At ground level the containers are set end-on to the street, making a sequence of small shop fronts, each with a pair of metal-framed glass doors. On the timber deck above, given over to food outlets, they run the other way, parallel with the street, in clusters: apart from an alley running down the middle, the open space is given over to built-in wooden tables and benches. These are elevated food courts - though on the cold, windy Monday I visited, it was deserted and the cafe owners were looking a bit desperate. 

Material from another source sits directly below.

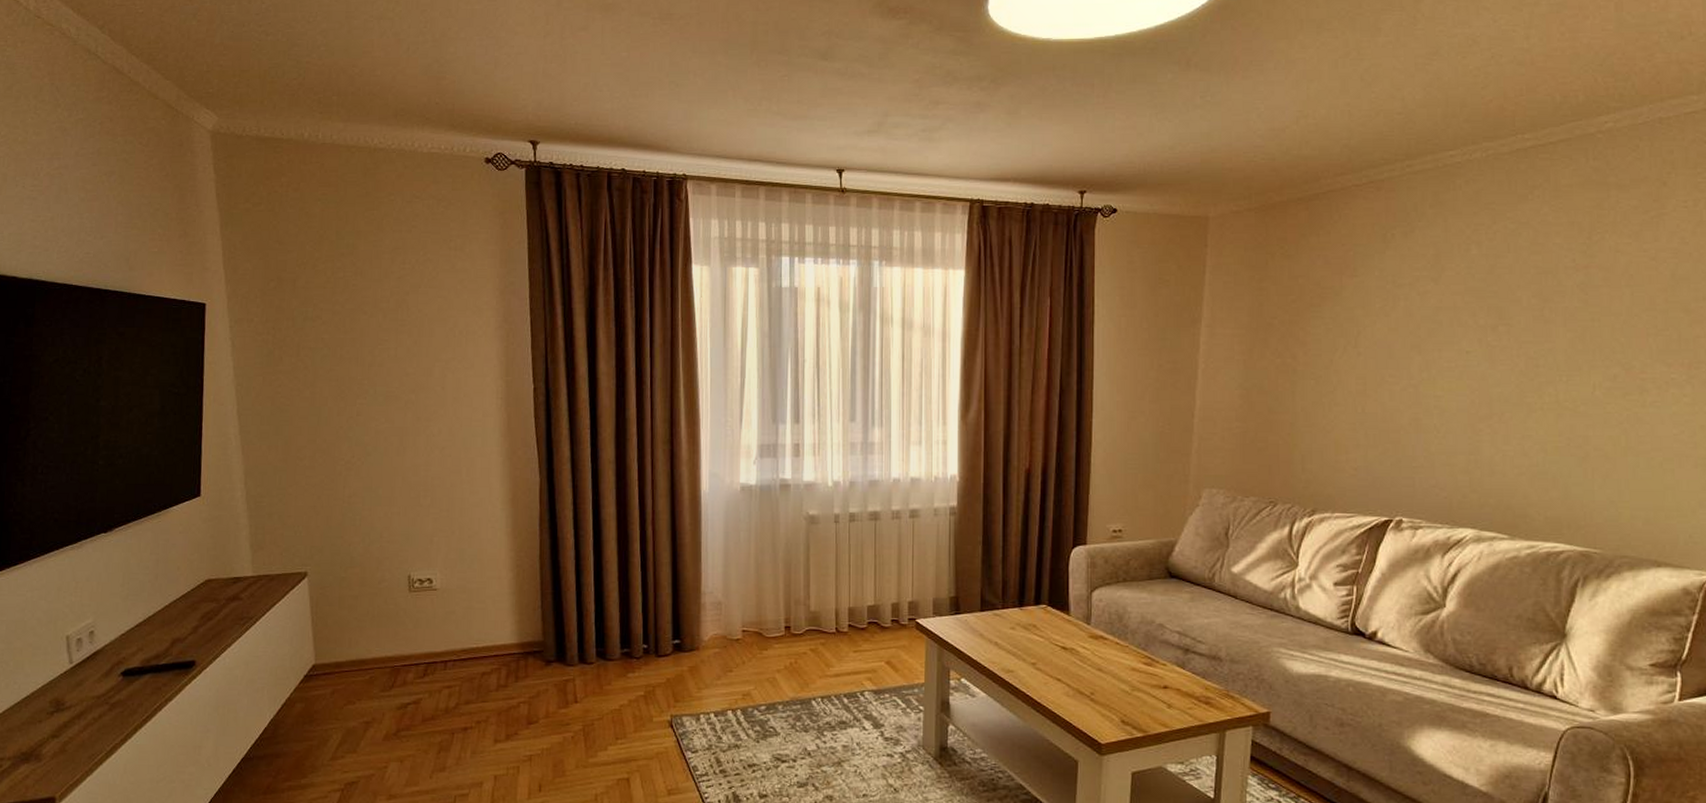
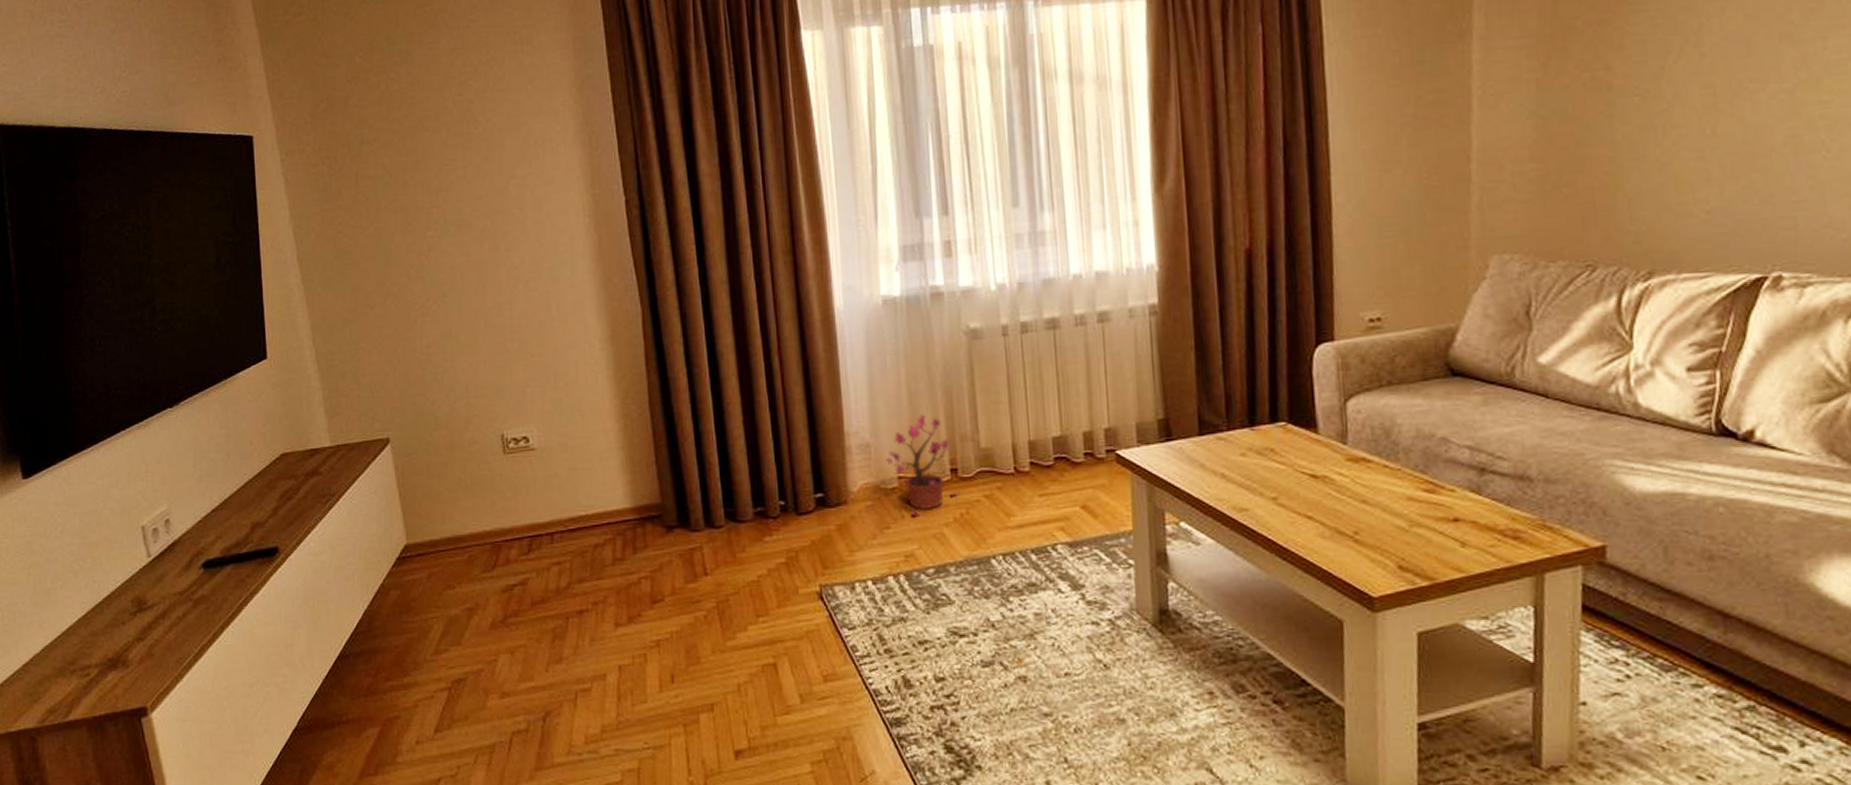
potted plant: none [733,581,790,662] -> present [886,415,959,516]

Given its five-year licence, all the usual building requirements had to be met, such as disabled access to the upper deck: a small bolt-on lift at the back does the trick. Fit-out was done by the individual retailers who also had to insulate them to the relevant standards. (Sprayfoam was one option used). There are main drains and toilets. There is neat LED lighting, plus discreet security cameras and a patrolling guard. But its temporary nature is certainly given away when you get round the back and look at the mess of storage containers, aircon units and Heath Robinson ductwork.

It’s ingenious, and being a long strip building it gives back the lost edge of the street at this point. But it can’t get away from the essential problem: the chosen module is a shipping container, and the proportions of these always feel wrong to me. Too narrow, too low, and in this configuration too deep and dark. But full marks for finding a use for an otherwise empty site: as we head back into recession we shall need more ideas like this. 

I await with interest (funding permitting) the next short-life building to arrive nearby: Ellis-Miller Architects’ “Hackney House” media and business centre for the Olympics. It will use the railway viaduct as its roof, and NOT deploy shipping containers.